We then made the trek through ice and snow across the campus to wait in line for entrance to the affair. All that waiting outside in the cold was absolutely worth it when we made it inside. The party unfolded from room to room to even more rooms, each with a different sub theme under the overall theme of “MYSTERY.” Attendees explored a Venetian masquerade, a casino, a fortune teller’s cave, a secret garden, Area 51, a tree house, and even an underwater shipwreck.

 

Each room had its own themed snacks and drinks. At Area 51 for example, guests could drink funky neon-colored liquors from test tubes.

There was even a scavenger hunt with checkpoints and challenges throughout the venue that included meeting a fortune teller, playing a casino game, and interpreting a Morse code message. Like NSHSS attendee Brayden Berving said, “aside from feeling like James Bond in a casino and going on the hunt for clues, it was great to see people show their humanity--students, professors, Nobel laureates, and social elites all relaxing and just having a fun time.”

             

The venue was impeccably decorated, and the guests even more impeccably dressed.
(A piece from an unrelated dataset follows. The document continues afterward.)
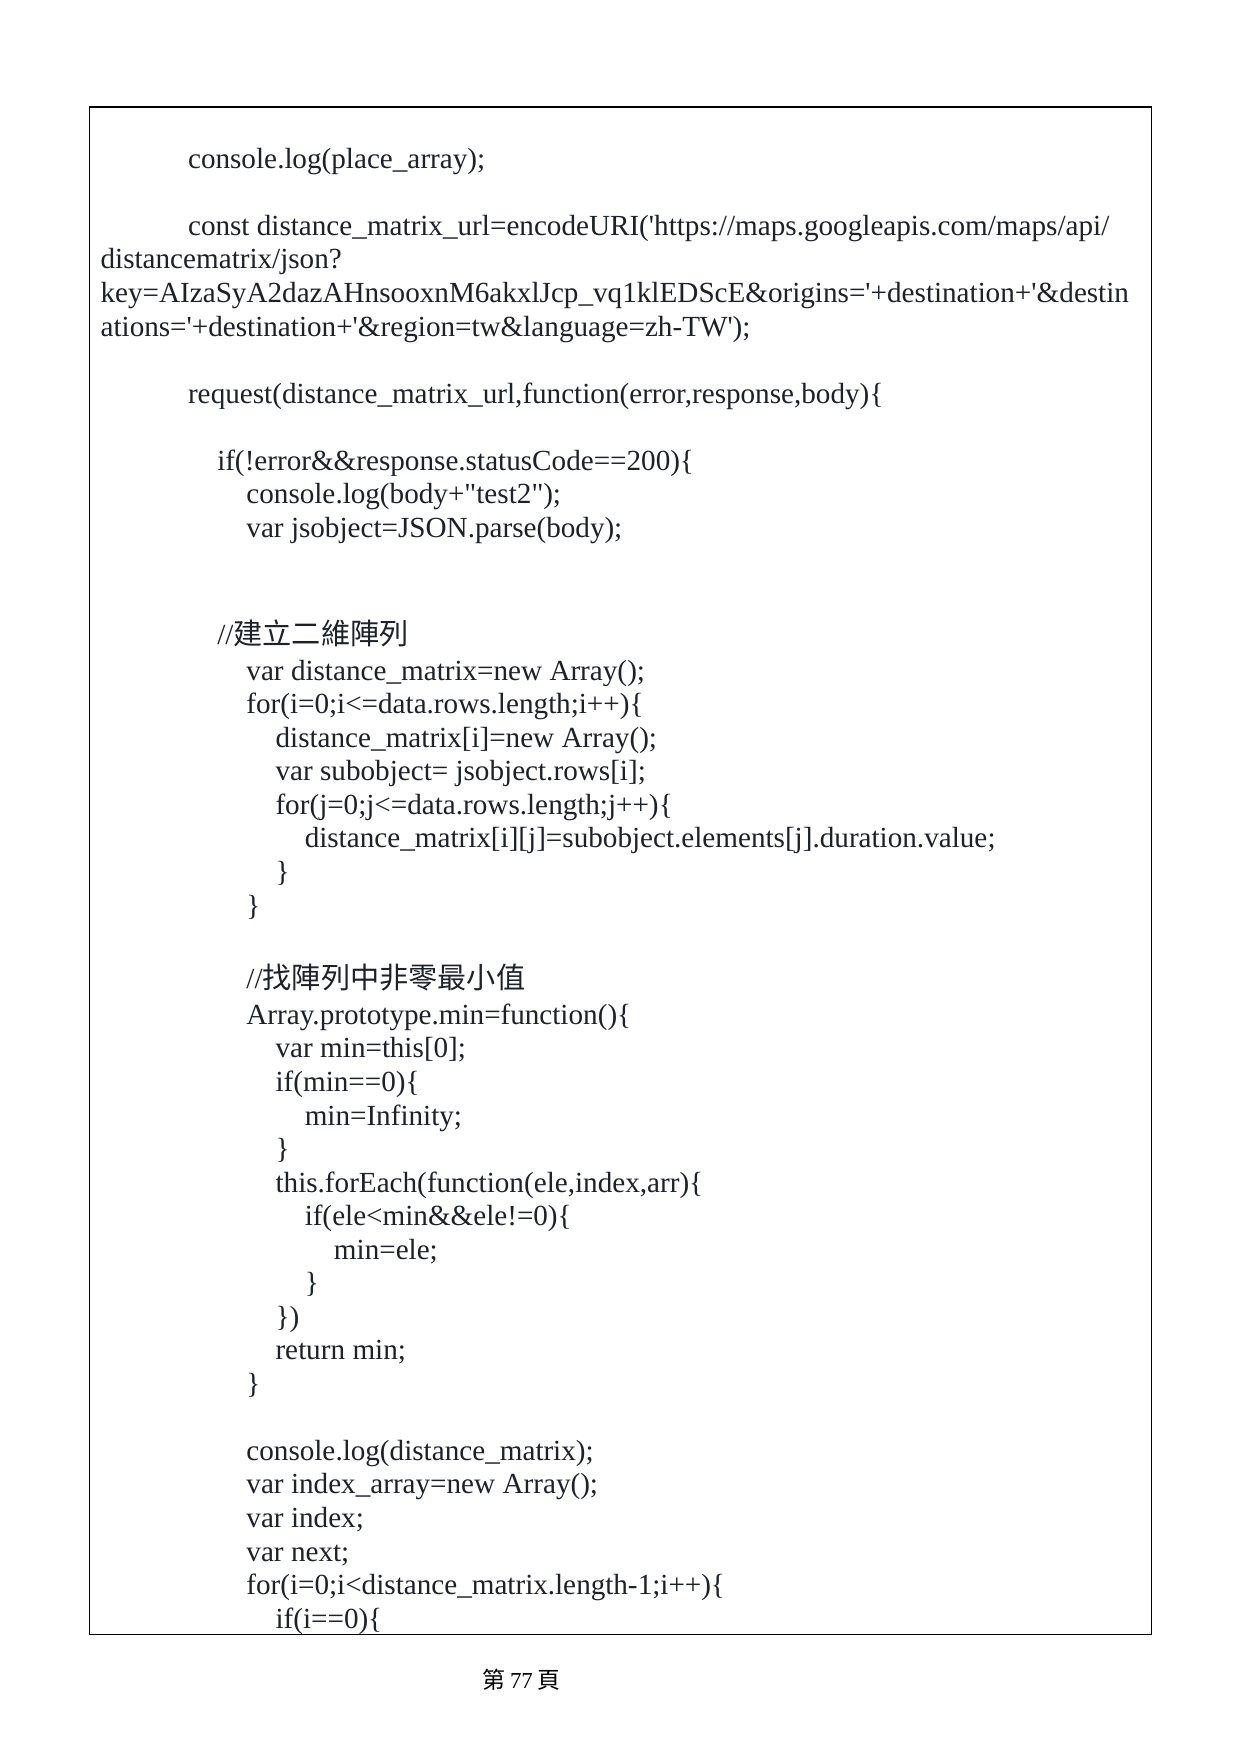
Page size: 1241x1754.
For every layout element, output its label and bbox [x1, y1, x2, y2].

table_cell [90, 108, 1151, 1634]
And of course, everyone in our little NSHSS group looked stunning!

The night was filled with all sorts of interesting people with whom to dance and converse, including the Nobel laureates who were in attendance. Some of our team members met (and danced with!) the married duo Esther Duflo and Abhijit Banerjee, who were among the three winners of this year’s Prize in Economic Sciences. Personally, I was fortunate enough to meet Michel Mayor, one of the 2019 Prize winners in Physics, and speak to him in his native French. Another NSHSS student, Adolfo Sirias, said of the evening, “The Nobel Nightcap Party was a spectacular night full of joy, smiles, and delight. Every corner of the University of Stockholm’s Aula Magna was dressed as if the building possessed a life and throne. We were its invitees. Yet, what stuck to me is the fact that every sacrifice has its rewards. Who would have thought you can get a chance to party with a Nobel laureate? Thank you NSHSS and Mr. Banerjee and Ms. Duflo.”

I am also of the mind that the Nightcap Party was truly a once-in-a-lifetime privilege. It should be inspiring to anyone to be in the presence of Nobel laureates--individuals who have gone to great lengths to hand off a better world to the next generation. I am particularly proud that I was able to chaperone an incredible group of students to such a unique event. My hope for them is that they take that inspiration, hold it close to their hearts, and call upon it whenever their goals seem impossibly far away. Just as we celebrated the Nobel laureates that cold December evening, I hope they will celebrate each and every one of their achievements that work towards “the greatest benefit of humankind.